____ INPUT MATERIAL

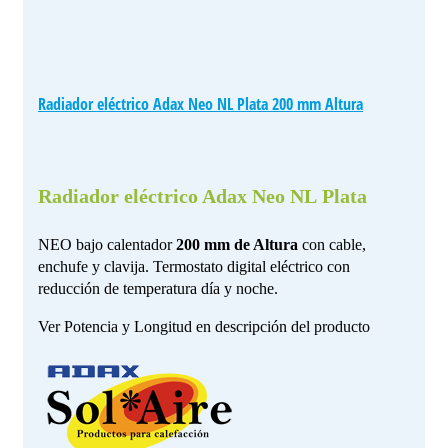
Radiador eléctrico Adax Neo NL Plata 200 mm Altura
Radiador eléctrico Adax Neo NL Plata
NEO bajo calentador
200 mm de Altura
con cable,
enchufe y clavija. Termostato digital eléctrico con
reducción de temperatura día y noche.
Ver Potencia y Longitud en descripción del producto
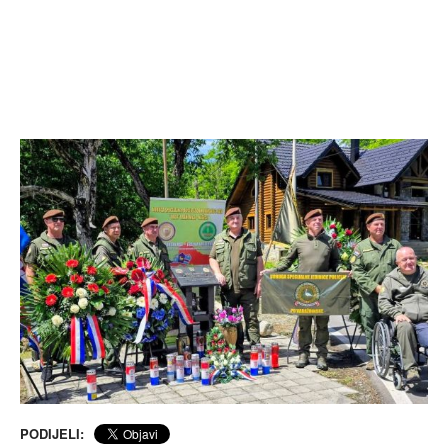
PODIJELI:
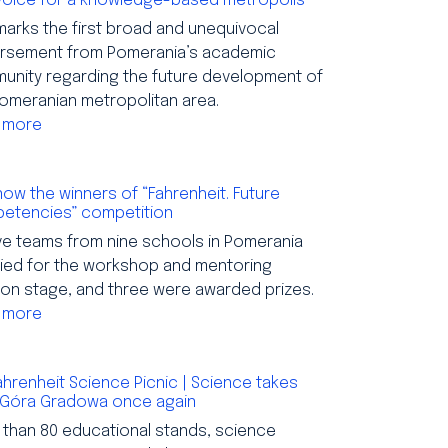
voice for a knowledge-based metropolis
marks the first broad and unequivocal
rsement from Pomerania’s academic
unity regarding the future development of
omeranian metropolitan area.
 more
ow the winners of “Fahrenheit. Future
etencies” competition
e teams from nine schools in Pomerania
fied for the workshop and mentoring
on stage, and three were awarded prizes.
 more
ahrenheit Science Picnic | Science takes
 Góra Gradowa once again
than 80 educational stands, science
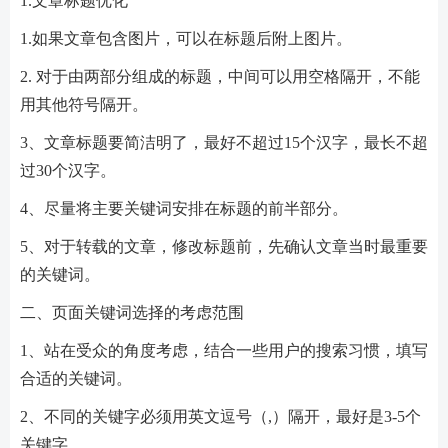
1.文章标题优化
1.如果文章包含图片，可以在标题后附上图片。
2. 对于由两部分组成的标题，中间可以用空格隔开，不能
用其他符号隔开。
3、文章标题要简洁明了，最好不超过15个汉字，最长不超
过30个汉字。
4、尽量将主要关键词安排在标题的前半部分。
5、对于转载的文章，修改标题前，先确认文章当时最重要
的关键词。
二、页面关键词选择的考虑范围
1、站在受众的角度考虑，结合一些用户的搜索习惯，填写
合适的关键词。
2、不同的关键字必须用英文逗号（,）隔开，最好是3-5个
关键字。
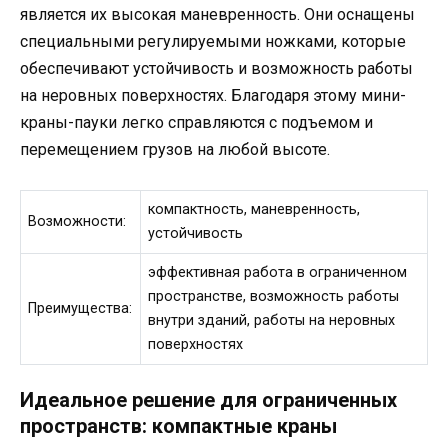
является их высокая маневренность. Они оснащены
специальными регулируемыми ножками, которые
обеспечивают устойчивость и возможность работы
на неровных поверхностях. Благодаря этому мини-
краны-пауки легко справляются с подъемом и
перемещением грузов на любой высоте.
компактность, маневренность,
Возможности:
устойчивость
эффективная работа в ограниченном
пространстве, возможность работы
Преимущества:
внутри зданий, работы на неровных
поверхностях
Идеальное решение для ограниченных
пространств: компактные краны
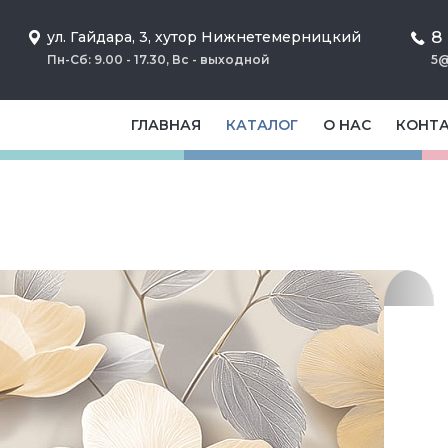
8
ул. Гайдара, 3, хутор Нижнетемерницкий
Пн-Сб: 9.00 - 17.30, Вс - выходной
5@
ГЛАВНАЯ
КАТАЛОГ
О НАС
КОНТ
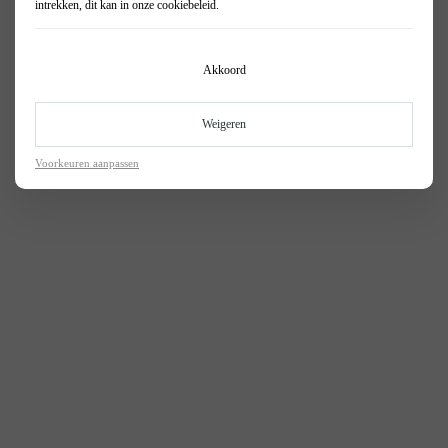
intrekken, dit kan in onze
cookiebeleid
.
Akkoord
Weigeren
Voorkeuren aanpassen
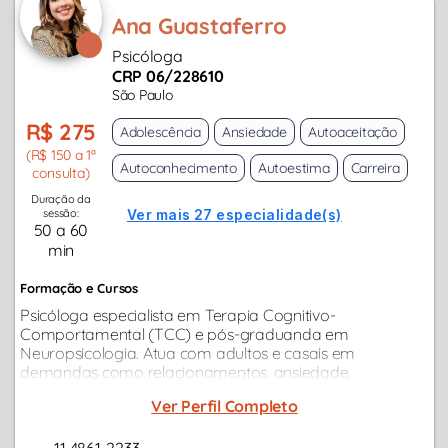
Ana Guastaferro
Psicóloga
CRP 06/228610
São Paulo
R$ 275
Adolescência
Ansiedade
Autoaceitação
(R$ 150 a 1ª
Autoconhecimento
Autoestima
Carreira
consulta)
Duração da
sessão:
Ver mais 27 especialidade(s)
50 a 60
min
Formação e Cursos
Psicóloga especialista em Terapia Cognitivo-
Comportamental (TCC) e pós-graduanda em
Neuropsicologia. Atua com adultos e casais em
demandas como relacionamentos. ansiedade,
depressão, burnout, compulsões, conflitos afetivos e
Ver Perfil Completo
transição de carreira.
11 4861-2233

________

WORK TASK: Given the records above, return the lines starting at the one that holds "Voorkeuren aanpassen" and ending at the one that holds "demandas como relacionamentos.", exactly, and nothing besides; leave every picture out.

WRITTEN RESPONSE:
Voorkeuren aanpassen
Ana Guastaferro
Psicóloga
CRP 06/228610
São Paulo
R$ 275
Adolescência
Ansiedade
Autoaceitação
(R$ 150 a 1ª
Autoconhecimento
Autoestima
Carreira
consulta)
Duração da
sessão:
Ver mais 27 especialidade(s)
50 a 60
min
Formação e Cursos
Psicóloga especialista em Terapia Cognitivo-
Comportamental (TCC) e pós-graduanda em
Neuropsicologia. Atua com adultos e casais em
demandas como relacionamentos. ansiedade,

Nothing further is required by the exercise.